-- Record set follows --

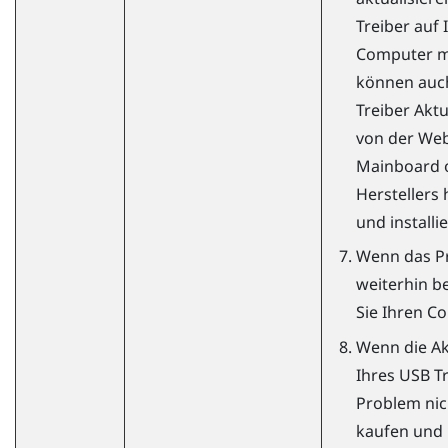
Treiber auf
Computer ma
können auch 
Treiber Akt
von der Web
Mainboard 
Herstellers
und installi
Wenn das P
weiterhin be
Sie Ihren C
Wenn die Ak
Ihres USB T
Problem nic
kaufen und 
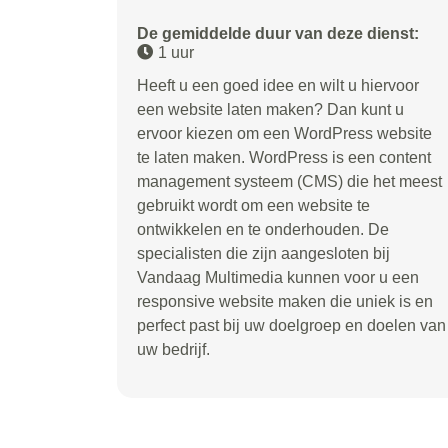
De gemiddelde duur van deze dienst:
1 uur
Heeft u een goed idee en wilt u hiervoor
een website laten maken? Dan kunt u
ervoor kiezen om een WordPress website
te laten maken. WordPress is een content
management systeem (CMS) die het meest
gebruikt wordt om een website te
ontwikkelen en te onderhouden. De
specialisten die zijn aangesloten bij
Vandaag Multimedia kunnen voor u een
responsive website maken die uniek is en
perfect past bij uw doelgroep en doelen van
uw bedrijf.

-- Record set concluded --

▶ **Work to be completed**: Give the records above again in full and exactly, but exclude every picture.

▶ **Exercise solution**:
Treiber auf
Computer ma
können auch 
Treiber Akt
von der Web
Mainboard 
Herstellers
und installi
Wenn das P
weiterhin be
Sie Ihren C
Wenn die Ak
Ihres USB T
Problem nic
kaufen und 
De gemiddelde duur van deze dienst:
1 uur
Heeft u een goed idee en wilt u hiervoor
een website laten maken? Dan kunt u
ervoor kiezen om een WordPress website
te laten maken. WordPress is een content
management systeem (CMS) die het meest
gebruikt wordt om een website te
ontwikkelen en te onderhouden. De
specialisten die zijn aangesloten bij
Vandaag Multimedia kunnen voor u een
responsive website maken die uniek is en
perfect past bij uw doelgroep en doelen van
uw bedrijf.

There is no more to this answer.